▸ **EXERCISE GOAL**
In your copy of the records, include every word exactly and no pictures.

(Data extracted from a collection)
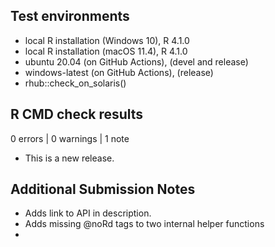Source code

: ## Test environments
* local R installation (Windows 10), R 4.1.0
* local R installation (macOS 11.4), R 4.1.0
* ubuntu 20.04 (on GitHub Actions), (devel and release)
* windows-latest (on GitHub Actions), (release)
* rhub::check_on_solaris()

## R CMD check results

0 errors | 0 warnings | 1 note

* This is a new release.

## Additional Submission Notes
* Adds link to API in description.
* Adds missing @noRd tags to two internal helper functions
* 
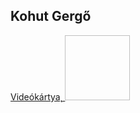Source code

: <!DOCTYPE html>
<html lang="en">
<head>
    <meta charset="UTF-8">
    <meta http-equiv="X-UA-Compatible" content="IE=edge">
    <meta name="viewport" content="width=device-width, initial-scale=1.0">
    <title>Ez az én oldalam</title>
</head>
<body>
    <h2>Kohut Gergő</h2>
<a href="https://www.arukereso.hu/videokartya-c3142/asus/geforce-rtx-3060-12gb-gddr6-192bit-lhr-rog-strix-rtx3060-o12g-v2-gaming-p679593771/">Videókártya˛
    <img src"https://www.arukereso.hu/videokartya-c3142/asus/geforce-rtx-3060-12gb-gddr6-192bit-lhr-rog-strix-rtx3060-o12g-v2-gaming-p679593771/" alt_"Videókártya" width="104" Height="104"
</a>
</a href="www.facebook.com">
</a>
</body>
</html>
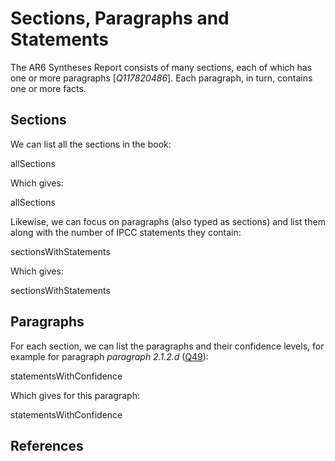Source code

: # Sections, Paragraphs and Statements

The <topic>AR6 Syntheses Report</topic> consists of many sections, each of which has one or more
<topic>paragraphs</topic> [<cite>Q117820486</cite>]. Each paragraph, in turn, contains one or more <topic>facts</topic>.

## Sections

We can list all the <topic>sections</topic> in the book:

<sparql>allSections</sparql>

Which gives:

<out limit="5">allSections</out>

Likewise, we can focus on paragraphs (also typed as sections) and list them along with the number of IPCC statements they contain:

<sparql>sectionsWithStatements</sparql>

Which gives:

<out>sectionsWithStatements</out>

## Paragraphs

For each section, we can list the paragraphs and their <topic>confidence levels</topic>,
for example for paragraph <i>paragraph 2.1.2.d</i> ([Q49](https://kg-ipclimatec-reports.wikibase.cloud/wiki/Item:Q49)):

<sparql>statementsWithConfidence</sparql>

Which gives for this paragraph:

<out>statementsWithConfidence</out>

## References

<references/>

▸ **EXERCISE RESPONSE**
Source code

: ## Test environments
* local R installation (Windows 10), R 4.1.0
* local R installation (macOS 11.4), R 4.1.0
* ubuntu 20.04 (on GitHub Actions), (devel and release)
* windows-latest (on GitHub Actions), (release)
* rhub::check_on_solaris()

## R CMD check results

0 errors | 0 warnings | 1 note

* This is a new release.

## Additional Submission Notes
* Adds link to API in description.
* Adds missing @noRd tags to two internal helper functions
* 
Source code

: <!DOCTYPE html>
<html lang="en">
<head>
    <meta charset="UTF-8">
    <meta http-equiv="X-UA-Compatible" content="IE=edge">
    <meta name="viewport" content="width=device-width, initial-scale=1.0">
    <title>Ez az én oldalam</title>
</head>
<body>
    <h2>Kohut Gergő</h2>
<a href="https://www.arukereso.hu/videokartya-c3142/asus/geforce-rtx-3060-12gb-gddr6-192bit-lhr-rog-strix-rtx3060-o12g-v2-gaming-p679593771/">Videókártya˛
    <img src"https://www.arukereso.hu/videokartya-c3142/asus/geforce-rtx-3060-12gb-gddr6-192bit-lhr-rog-strix-rtx3060-o12g-v2-gaming-p679593771/" alt_"Videókártya" width="104" Height="104"
</a>
</a href="www.facebook.com">
</a>
</body>
</html>
Source code

: # Sections, Paragraphs and Statements

The <topic>AR6 Syntheses Report</topic> consists of many sections, each of which has one or more
<topic>paragraphs</topic> [<cite>Q117820486</cite>]. Each paragraph, in turn, contains one or more <topic>facts</topic>.

## Sections

We can list all the <topic>sections</topic> in the book:

<sparql>allSections</sparql>

Which gives:

<out limit="5">allSections</out>

Likewise, we can focus on paragraphs (also typed as sections) and list them along with the number of IPCC statements they contain:

<sparql>sectionsWithStatements</sparql>

Which gives:

<out>sectionsWithStatements</out>

## Paragraphs

For each section, we can list the paragraphs and their <topic>confidence levels</topic>,
for example for paragraph <i>paragraph 2.1.2.d</i> ([Q49](https://kg-ipclimatec-reports.wikibase.cloud/wiki/Item:Q49)):

<sparql>statementsWithConfidence</sparql>

Which gives for this paragraph:

<out>statementsWithConfidence</out>

## References

<references/>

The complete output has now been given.